Gold and other metals were sharply higher Friday amid a selloff in the dollar in the wake of the Fed's statement. Gold surged above the $600 mark, and was recently gaining $27.80, or 4.72%, to $616.70. Silver and copper also rose.

Still, no one knows for sure if the commodity rally will be long-lasting after two months of a harsh correction. Prices tumbled in May and June due to the uncertainty around the Fed's intentions. If Thursday lifted some fears, commodity traders remain dependent on inflation data and will continue to be nervous as long as the Fed has not officially put an end to its tightening cycle. The result is a very volatile market.

But that isn't necessarily a a bad thing.

"Typically, volatility equals opportunities for hedge fund managers," says Justin Dew, a hedge fund analyst at Standard & Poor's. Commodity hedge funds that suffered the most in May were those that did not hedge their bullish bets with shorts, he says. "If they were long, they got hammered," he adds. And a majority of hedge funds had a long bias in the sector before the May correction.

Arcim will go long and short, staying away from the long-only model adopted by so many hedge funds

Adding another defensive tool, Aurora says that he will create a very broad portfolio, including grains, crude oil, natural gas, gold, copper, aluminum and zinc. By diversifying his assets, the manager hopes to navigate the market with less pain than those who have only focused on one product such as copper or energy.

Some say that the timing is right for hedge fund managers to re-enter the commodity market now. "Hedge funds pulled their money off the table since mid-May and people sold into frustration," says Jon Nadler, analyst at bullion dealer Kitco. "But now, the market offers new buying opportunities." In addition, a flurry of merger and consolidation activity in the mining industry, offers new growth perspectives, he says,

The most recent example is

Phelps Dodge's

(PD) - Get Report

planned acquisition of

Inco

(N)

and

Falconbridge

(FAL)

for $40 billion, although the transaction is being questioned by some shareholders.

Nadler said that hedge funds can continue to prosper in the commodity market due to supply and demand factors. "The market will welcome new commodities hedge funds," he says. Commodity prices are bound to go up long term, he argued, because an ever-expanding population worldwide will create a stronger demand for grains, energy and raw materials.

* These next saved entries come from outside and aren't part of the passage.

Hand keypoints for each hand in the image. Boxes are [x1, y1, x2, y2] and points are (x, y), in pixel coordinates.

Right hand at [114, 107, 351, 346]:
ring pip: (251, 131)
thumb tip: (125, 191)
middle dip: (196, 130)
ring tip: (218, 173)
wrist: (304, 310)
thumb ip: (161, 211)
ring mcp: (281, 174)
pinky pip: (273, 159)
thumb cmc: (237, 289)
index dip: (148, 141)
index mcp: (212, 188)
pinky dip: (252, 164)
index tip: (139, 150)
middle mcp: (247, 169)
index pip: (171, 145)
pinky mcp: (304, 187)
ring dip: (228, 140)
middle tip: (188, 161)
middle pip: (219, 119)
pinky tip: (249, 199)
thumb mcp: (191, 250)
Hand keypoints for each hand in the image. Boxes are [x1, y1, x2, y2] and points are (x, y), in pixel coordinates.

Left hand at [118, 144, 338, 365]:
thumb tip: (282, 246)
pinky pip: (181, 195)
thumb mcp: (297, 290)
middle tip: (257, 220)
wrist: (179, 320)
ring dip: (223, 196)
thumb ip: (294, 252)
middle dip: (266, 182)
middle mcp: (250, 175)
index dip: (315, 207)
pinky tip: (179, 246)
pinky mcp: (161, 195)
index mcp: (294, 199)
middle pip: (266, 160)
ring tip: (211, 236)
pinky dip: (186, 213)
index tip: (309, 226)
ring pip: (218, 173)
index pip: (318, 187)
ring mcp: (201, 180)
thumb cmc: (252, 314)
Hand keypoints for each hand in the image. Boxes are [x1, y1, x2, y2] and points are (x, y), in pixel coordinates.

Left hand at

In addition, countries like China and India are creating "buy low and sell high" opportunities for metal traders, particularly in precious metals and copper, he adds. Finally, as commodity supplies are finite, prices should soar as a result. "Water, for instance, will become the commodity of the 21st century," he says.

The same applies to energy: "For all the investors saying, 'I told you so,' the year isn't over," says George Lucaci, managing director at Channel Capital, the firm that runs the HedgeFund.net index. "The Americans are still driving their SUV to the mall to buy cheap Chinese goods. Nothing has changed. Energy is a long-term play."

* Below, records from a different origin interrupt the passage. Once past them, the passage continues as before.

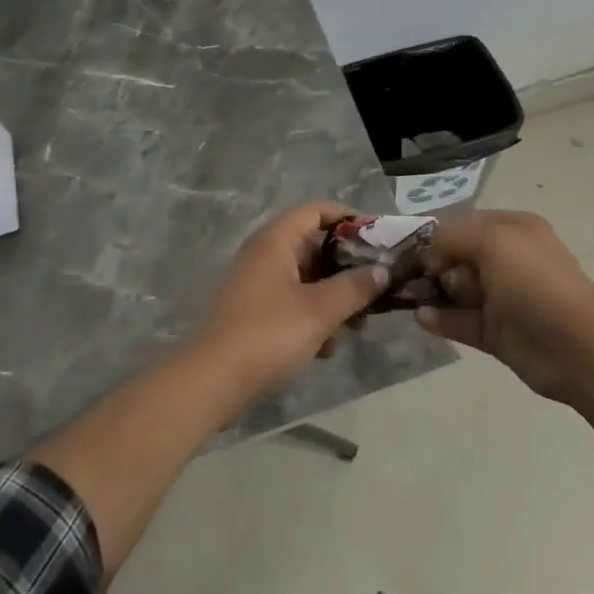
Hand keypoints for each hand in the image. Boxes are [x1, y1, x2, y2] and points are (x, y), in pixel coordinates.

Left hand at [191, 202, 389, 404]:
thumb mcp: (320, 310)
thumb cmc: (268, 335)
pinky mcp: (253, 315)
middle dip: (346, 268)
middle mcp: (264, 255)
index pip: (315, 210)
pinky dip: (312, 318)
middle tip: (375, 287)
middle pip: (313, 246)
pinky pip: (292, 304)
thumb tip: (382, 270)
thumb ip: (355, 287)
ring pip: (306, 279)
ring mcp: (256, 286)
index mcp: (276, 241)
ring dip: (333, 298)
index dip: (348, 217)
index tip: (377, 237)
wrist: (210, 383)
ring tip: (356, 327)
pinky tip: (326, 349)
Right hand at [417, 209, 593, 403]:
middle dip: (427, 262)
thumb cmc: (535, 282)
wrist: (578, 347)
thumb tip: (425, 248)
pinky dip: (440, 318)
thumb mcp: (493, 241)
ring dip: (430, 291)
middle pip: (455, 255)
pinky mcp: (496, 332)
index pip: (462, 222)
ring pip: (456, 289)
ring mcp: (502, 298)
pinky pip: (460, 321)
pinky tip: (422, 317)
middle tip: (398, 272)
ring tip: (404, 295)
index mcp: (512, 229)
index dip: (431, 231)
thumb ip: (451, 235)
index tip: (399, 242)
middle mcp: (506, 259)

As for gold, James Moore, metal analyst at London-based Bullion Desk, says, "the market is still positive." Factors supporting gold include the uncertainty about the health of the U.S. economy, inflation fears and the fact that Central Banks, particularly China have began to increase their reserves in gold. In addition, geopolitical tensions in the Middle East and in Korea will draw back investors into gold, he predicts.

Gold has climbed steadily from $250 an ounce in the summer of 2000 to over $600 today. Moore sees the precious metal hitting the $675 level by year-end.

"Now is a good time for hedge funds to look at the commodity market again, particularly precious metals," said Moore. But again, hedge funds would be well-advised to hedge their bets.